From: David Carrillo-Cisneros
Date: Mon Jul 25 2016 - 18:48:38 EST


On Mon, Jul 25, 2016 at 11:05 AM Luck, Tony <tony.luck@xxxxxxxxx> wrote:
>
> On Mon, Jul 25, 2016 at 11:31:24AM -0500, Nilay Vaish wrote:
> > I was thinking more about this software caching of CLOSids. How
> > likely do you think these CLOSids would be found cached? I think the
> > software cache would be very infrequently accessed, so it seems you
> > are likely to miss these in all levels of cache hierarchy and more
> > likely to have to fetch these from the main memory, which itself might
> > cost ~250 cycles.
>
> We need to avoid reading the PQR_ASSOC MSR (which would cost far
> more than 250 cycles).
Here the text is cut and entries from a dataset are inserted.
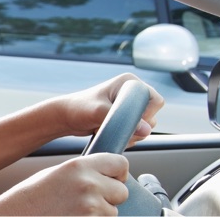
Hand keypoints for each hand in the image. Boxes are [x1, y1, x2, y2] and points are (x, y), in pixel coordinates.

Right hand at [0, 153, 129, 215]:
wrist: (13, 216)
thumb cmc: (31, 198)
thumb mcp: (57, 173)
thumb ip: (84, 172)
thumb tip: (107, 176)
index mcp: (79, 166)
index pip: (120, 163)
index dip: (117, 173)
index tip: (112, 179)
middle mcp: (88, 185)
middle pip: (121, 191)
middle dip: (109, 197)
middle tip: (87, 201)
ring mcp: (91, 208)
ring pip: (113, 212)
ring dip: (100, 214)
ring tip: (74, 212)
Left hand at [51, 73, 165, 145]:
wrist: (65, 118)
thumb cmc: (78, 109)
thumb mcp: (99, 113)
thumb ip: (123, 120)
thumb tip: (147, 130)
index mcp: (129, 82)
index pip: (155, 100)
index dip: (149, 114)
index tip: (134, 124)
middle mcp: (132, 93)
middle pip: (152, 115)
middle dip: (139, 127)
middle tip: (118, 131)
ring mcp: (129, 106)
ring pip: (145, 127)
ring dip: (132, 134)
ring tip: (111, 132)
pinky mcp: (124, 118)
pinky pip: (136, 132)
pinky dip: (128, 137)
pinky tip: (112, 137)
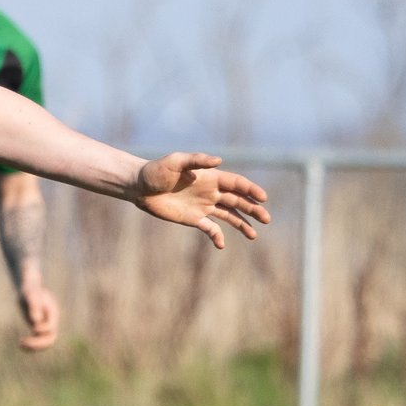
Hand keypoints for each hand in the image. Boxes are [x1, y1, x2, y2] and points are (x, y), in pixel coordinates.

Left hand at [16, 279, 59, 351]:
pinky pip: (38, 340)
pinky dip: (31, 345)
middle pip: (50, 339)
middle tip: (22, 342)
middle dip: (38, 343)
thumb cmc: (30, 289)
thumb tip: (35, 321)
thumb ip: (34, 306)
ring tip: (20, 345)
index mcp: (52, 313)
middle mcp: (50, 321)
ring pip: (45, 342)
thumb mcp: (30, 295)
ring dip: (34, 347)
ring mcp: (45, 325)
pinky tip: (20, 345)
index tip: (32, 327)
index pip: (51, 328)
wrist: (30, 288)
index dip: (41, 330)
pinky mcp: (38, 327)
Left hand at [132, 153, 270, 248]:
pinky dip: (217, 236)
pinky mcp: (193, 218)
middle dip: (253, 209)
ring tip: (254, 236)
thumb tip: (219, 160)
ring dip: (242, 224)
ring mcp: (203, 206)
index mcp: (211, 177)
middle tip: (267, 219)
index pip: (237, 184)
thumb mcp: (175, 161)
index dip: (251, 190)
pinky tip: (221, 245)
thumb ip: (197, 160)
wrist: (139, 187)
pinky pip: (210, 228)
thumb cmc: (156, 171)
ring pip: (229, 216)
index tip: (262, 198)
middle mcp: (211, 192)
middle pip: (238, 201)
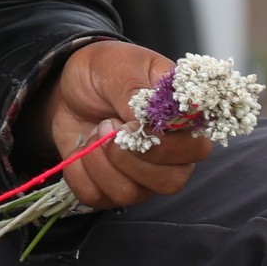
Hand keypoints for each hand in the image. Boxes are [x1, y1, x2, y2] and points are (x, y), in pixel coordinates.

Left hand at [37, 39, 211, 210]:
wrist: (70, 85)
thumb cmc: (105, 70)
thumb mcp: (118, 66)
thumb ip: (135, 91)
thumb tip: (143, 120)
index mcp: (181, 121)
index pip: (196, 149)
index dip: (163, 144)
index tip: (130, 124)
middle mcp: (169, 155)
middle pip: (170, 182)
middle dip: (129, 159)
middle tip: (107, 126)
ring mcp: (141, 176)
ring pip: (132, 194)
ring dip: (101, 164)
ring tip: (94, 133)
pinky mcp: (110, 187)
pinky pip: (98, 198)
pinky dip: (80, 174)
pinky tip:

Life is complicated here because this
> MSR contains the CLOSID in the upper half, and the RMID (owned
> by the perf code to measure cache occupancy and memory bandwidth)
> in the lower half.


On my Haswell machine, writing PQR_ASSOC_MSR takes about 380 cycles.
As Tony said, CQM/CMT writes to the same register, and it does it
twice (once to delete the old event, once to add the new one).

So, if a CQM/CMT or MBM is used with CAT, there will be 3 writes to
PQR_ASSOC_MSR per context switch and it's quite likely that the
software cache's cache line will be there for the 2 last writes.